Vielleicht muss man das Trauma erlöschender Sehkraft erlitten haben, um ein Klang-Gelichter zu imaginieren, das in Bildschärfe, Farbintensität und Bewegungsenergie alle diesbezüglichen Vorleistungen übertrifft: von Händels "Feuermusik" und der Geburt des Lichts in Haydns "Schöpfung" bis zu Ligetis "Apparitions" und Karlheinz Stockhausens Wochentags-Apotheosen aus "Licht". Das müssen auch die Philharmoniker empfunden haben, die es hier nicht beim beherzten Al fresco beließen, sondern den anwesenden Komponisten mit gebotener Feinarbeit beglückten.
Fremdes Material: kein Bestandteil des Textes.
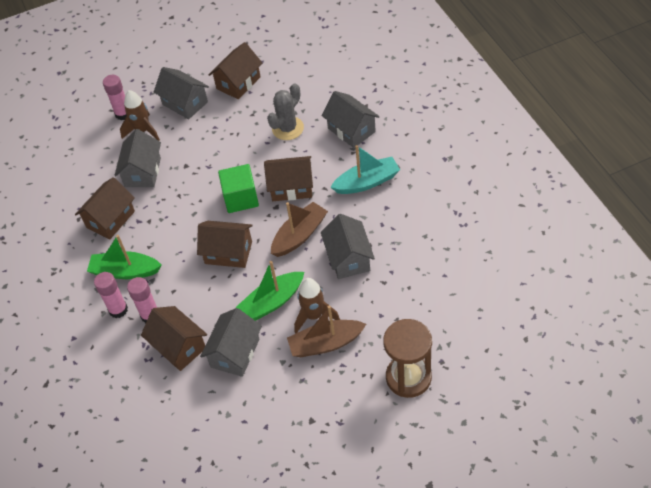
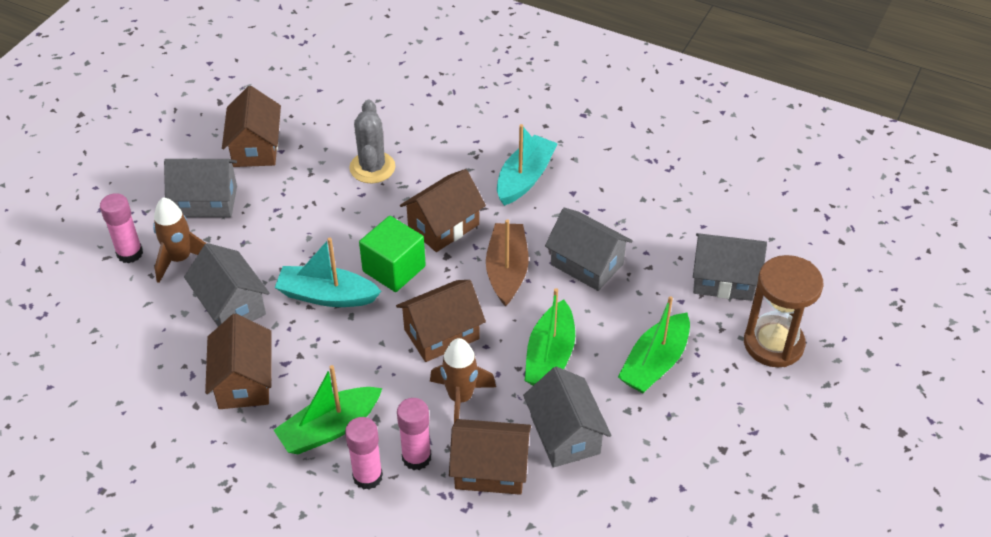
camera: 45 degrees left, 5 degrees down
brown boat [287,305,366,357] -> green boat [618,296,690,393]
brown rocket [294,278,340,333] -> brown rocket moved to [430,338,496,423]
grey house [321,91,380,148] -> grey house moved to [693,233,767,301]
none -> turquoise boat [274,238,381,307]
In der Ehrengalerie der Jubilare salutierten außerdem: der Opernkomponist Franz Schreker mit einem Festwalzer zum Wiener Kaiserjubiläum, der Spanier Isaac Albéniz mit einem Porträt der Provinz Navarra, der Schotte James Macmillan mit gestampften Anspielungen auf Tschaikowsky und Mozart, der Engländer Harrison Birtwistle mit drei Intermezzi aus der Oper "Der Minotaurus" und der Mähre Bohuslav Martinu mit einer Suite aus der Funkoper "Komödie auf der Brücke".

Nicht zu vergessen der Brasilianer Heitor Villa-Lobos, dessen "Karussell über die sieben Töne" der Solofagottist Christian Kunert so geschmeidig und behende in Fahrt setzte, dass Dirigentin und Publikum nur so hinschmolzen. Mit Rossinis Ouvertüre zu "Wilhelm Tell" verwies Simone Young schließlich auf den 250. Geburtstag des Weimarer Klassikers, der als großer Stofflieferant die Operngeschichte ziert: Friedrich Schiller. Es ging auf 14 Uhr, als die letzten Klassik-Gourmets selig summend der Musikhalle entströmten.